João Afonso, vereador de Direitos Sociais da CML

É para resolver este problema que surgiu uma ideia: a construção de um lar inclusivo. A ideia é de António Serzedelo. Este lar receberia “homens, mulheres, cidadãos com HIV, várias orientações sexuais e todas as pessoas que de alguma forma sejam ostracizadas”, explica.

João Afonso recebeu a proposta e promete analisá-la, mas com cuidado: “Pode ser necessário criar um espaço de proteção, mas o objetivo é que todos os lares sejam inclusivos. A solução está na mudança de mentalidades das organizações e da comunidade em geral. Se há quartos para casais heterossexuais nos lares, então um casal de dois homens também deve ter direito ao seu quarto.

António Serzedelo não se pode queixar. É homossexual, dá a cara, frequenta várias aulas da Universidade Sénior, tem amigos que preenchem uma agenda social e é presença assídua em eventos públicos, inclusive da Câmara de Lisboa. O idoso gay António não tem um companheiro neste momento, mas acredita que ainda há de encontrar. Na verdade, já teve vários, “amores e desgostos, mas enfim, tudo faz parte”.

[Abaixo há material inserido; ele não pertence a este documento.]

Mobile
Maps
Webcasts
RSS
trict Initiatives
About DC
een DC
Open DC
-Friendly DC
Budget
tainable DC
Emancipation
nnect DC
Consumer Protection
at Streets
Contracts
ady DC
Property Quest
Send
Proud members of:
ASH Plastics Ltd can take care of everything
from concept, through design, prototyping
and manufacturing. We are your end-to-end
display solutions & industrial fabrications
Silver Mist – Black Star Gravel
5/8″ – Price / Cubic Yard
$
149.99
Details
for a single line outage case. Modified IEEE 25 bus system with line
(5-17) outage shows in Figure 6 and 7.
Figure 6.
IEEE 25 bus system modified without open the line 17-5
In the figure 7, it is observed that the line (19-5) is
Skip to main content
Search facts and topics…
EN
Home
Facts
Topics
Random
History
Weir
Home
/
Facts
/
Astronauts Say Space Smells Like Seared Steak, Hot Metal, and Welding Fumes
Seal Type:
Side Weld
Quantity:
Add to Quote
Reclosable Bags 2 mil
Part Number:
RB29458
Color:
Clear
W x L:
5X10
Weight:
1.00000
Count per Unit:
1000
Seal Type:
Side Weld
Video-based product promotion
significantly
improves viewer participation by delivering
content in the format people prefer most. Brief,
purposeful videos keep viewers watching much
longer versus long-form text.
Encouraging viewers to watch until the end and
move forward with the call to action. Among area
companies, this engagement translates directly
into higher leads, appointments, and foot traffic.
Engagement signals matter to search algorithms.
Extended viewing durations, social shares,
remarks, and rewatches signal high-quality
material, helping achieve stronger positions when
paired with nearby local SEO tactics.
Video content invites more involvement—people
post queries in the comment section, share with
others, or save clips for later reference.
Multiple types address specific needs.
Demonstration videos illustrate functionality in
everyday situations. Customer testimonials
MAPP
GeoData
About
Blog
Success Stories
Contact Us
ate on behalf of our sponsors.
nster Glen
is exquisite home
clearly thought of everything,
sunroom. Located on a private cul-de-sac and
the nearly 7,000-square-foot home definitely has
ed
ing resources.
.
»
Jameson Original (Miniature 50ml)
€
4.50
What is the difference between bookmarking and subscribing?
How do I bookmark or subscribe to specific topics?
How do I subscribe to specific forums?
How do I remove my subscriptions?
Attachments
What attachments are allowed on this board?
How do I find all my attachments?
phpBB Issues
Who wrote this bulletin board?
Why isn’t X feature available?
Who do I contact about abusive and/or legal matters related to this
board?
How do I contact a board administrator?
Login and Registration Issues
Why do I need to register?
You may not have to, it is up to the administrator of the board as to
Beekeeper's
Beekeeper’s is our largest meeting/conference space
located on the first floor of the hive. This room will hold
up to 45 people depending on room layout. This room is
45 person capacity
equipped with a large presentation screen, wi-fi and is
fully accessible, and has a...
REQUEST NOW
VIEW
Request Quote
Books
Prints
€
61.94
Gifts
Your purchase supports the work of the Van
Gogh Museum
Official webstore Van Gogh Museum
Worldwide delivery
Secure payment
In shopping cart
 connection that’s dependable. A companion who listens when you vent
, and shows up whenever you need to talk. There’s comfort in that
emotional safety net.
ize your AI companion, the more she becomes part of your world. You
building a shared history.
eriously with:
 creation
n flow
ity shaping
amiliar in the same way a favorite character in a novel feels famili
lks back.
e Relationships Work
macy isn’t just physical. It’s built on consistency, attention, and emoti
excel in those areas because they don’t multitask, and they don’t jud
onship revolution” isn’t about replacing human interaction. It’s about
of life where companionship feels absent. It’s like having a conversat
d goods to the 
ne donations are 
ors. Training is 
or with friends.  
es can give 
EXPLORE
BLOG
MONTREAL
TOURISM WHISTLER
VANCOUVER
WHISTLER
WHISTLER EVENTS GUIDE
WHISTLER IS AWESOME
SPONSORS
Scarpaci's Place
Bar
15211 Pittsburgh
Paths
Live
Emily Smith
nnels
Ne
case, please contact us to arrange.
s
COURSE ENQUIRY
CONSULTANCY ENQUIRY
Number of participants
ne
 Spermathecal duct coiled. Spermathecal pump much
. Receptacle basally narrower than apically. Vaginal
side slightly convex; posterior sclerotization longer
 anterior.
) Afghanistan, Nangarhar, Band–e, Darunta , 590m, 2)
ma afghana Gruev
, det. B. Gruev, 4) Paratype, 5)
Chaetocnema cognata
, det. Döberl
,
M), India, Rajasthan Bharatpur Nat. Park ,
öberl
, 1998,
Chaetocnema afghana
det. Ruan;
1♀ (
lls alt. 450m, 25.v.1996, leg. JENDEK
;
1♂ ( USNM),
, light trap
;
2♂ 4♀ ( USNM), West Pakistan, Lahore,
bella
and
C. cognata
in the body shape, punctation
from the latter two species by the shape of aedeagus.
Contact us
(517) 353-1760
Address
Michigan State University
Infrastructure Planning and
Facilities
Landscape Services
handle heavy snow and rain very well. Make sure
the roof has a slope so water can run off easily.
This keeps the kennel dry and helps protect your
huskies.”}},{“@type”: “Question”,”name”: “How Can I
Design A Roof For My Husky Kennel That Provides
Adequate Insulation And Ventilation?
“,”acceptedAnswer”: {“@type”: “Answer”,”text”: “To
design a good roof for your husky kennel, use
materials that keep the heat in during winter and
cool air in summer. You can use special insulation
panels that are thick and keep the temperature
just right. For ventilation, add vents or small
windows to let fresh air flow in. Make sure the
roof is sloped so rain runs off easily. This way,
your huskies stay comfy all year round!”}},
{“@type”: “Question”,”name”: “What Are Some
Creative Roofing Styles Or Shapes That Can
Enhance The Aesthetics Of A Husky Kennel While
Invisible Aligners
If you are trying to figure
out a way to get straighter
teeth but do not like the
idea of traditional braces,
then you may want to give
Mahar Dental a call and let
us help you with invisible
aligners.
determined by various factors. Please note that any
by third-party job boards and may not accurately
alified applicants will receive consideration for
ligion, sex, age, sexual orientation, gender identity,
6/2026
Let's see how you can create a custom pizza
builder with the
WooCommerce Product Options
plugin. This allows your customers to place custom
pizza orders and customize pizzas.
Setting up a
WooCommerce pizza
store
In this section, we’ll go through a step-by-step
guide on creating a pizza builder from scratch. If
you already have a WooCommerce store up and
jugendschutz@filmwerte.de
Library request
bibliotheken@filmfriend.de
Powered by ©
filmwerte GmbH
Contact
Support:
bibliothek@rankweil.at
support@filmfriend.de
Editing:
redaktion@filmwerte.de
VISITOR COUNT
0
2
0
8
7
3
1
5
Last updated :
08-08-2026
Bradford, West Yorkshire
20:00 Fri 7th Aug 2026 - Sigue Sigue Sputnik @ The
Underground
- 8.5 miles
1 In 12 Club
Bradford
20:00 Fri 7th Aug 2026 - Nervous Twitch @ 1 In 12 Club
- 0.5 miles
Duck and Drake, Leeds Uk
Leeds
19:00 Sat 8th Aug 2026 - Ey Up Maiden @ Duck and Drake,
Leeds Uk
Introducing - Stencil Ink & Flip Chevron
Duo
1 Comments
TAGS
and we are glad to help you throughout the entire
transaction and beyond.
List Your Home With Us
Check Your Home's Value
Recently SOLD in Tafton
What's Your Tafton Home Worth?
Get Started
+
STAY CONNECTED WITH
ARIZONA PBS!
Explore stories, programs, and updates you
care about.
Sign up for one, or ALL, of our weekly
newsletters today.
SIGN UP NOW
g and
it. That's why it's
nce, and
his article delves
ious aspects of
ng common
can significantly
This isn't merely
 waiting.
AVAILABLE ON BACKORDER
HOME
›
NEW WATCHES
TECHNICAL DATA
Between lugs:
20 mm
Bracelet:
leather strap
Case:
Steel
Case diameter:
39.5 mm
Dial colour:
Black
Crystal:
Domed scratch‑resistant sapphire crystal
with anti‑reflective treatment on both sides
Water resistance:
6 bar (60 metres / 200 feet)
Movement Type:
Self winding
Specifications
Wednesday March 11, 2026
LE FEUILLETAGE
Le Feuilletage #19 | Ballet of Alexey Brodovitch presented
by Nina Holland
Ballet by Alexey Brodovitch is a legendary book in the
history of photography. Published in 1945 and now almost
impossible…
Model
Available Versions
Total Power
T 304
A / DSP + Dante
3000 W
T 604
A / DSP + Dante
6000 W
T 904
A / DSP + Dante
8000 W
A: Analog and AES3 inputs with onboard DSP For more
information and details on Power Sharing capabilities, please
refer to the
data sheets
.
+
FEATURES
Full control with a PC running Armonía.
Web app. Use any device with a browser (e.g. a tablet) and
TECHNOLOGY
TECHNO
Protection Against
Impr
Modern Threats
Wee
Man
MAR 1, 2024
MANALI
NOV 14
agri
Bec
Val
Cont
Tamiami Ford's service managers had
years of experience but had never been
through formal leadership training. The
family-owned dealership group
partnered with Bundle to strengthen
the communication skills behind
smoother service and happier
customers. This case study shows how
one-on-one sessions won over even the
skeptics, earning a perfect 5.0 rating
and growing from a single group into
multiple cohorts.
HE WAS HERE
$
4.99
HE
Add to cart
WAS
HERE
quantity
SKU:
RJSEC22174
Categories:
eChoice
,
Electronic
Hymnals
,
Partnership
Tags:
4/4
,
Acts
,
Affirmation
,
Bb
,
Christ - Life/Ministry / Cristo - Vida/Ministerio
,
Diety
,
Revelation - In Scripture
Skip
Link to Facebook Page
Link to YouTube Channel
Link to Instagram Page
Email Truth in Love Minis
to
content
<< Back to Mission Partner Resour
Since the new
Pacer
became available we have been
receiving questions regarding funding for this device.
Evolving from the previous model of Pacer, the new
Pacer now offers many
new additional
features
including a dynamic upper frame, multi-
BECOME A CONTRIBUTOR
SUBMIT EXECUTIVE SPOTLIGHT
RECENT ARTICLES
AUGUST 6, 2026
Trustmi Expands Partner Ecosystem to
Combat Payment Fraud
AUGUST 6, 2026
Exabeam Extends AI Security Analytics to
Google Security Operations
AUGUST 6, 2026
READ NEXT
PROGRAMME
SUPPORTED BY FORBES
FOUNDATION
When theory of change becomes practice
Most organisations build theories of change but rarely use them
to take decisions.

António pode dar-se ao luxo de se assumir mas, aos 72 anos, garante que faz parte da verdadeira minoria: “Para sair do armário é preciso ter estatuto social e económico, senão é muito complicado. Se um doutor ou um banqueiro se assumir, é homossexual. Mas se for um pedreiro, é paneleiro. Provavelmente vai perder o emprego e vai ser gozado o resto da vida. É preciso muita coragem. E, nós idosos, pensamos muito no fim da vida… As conquistas de direitos já chegaram tarde para nós”.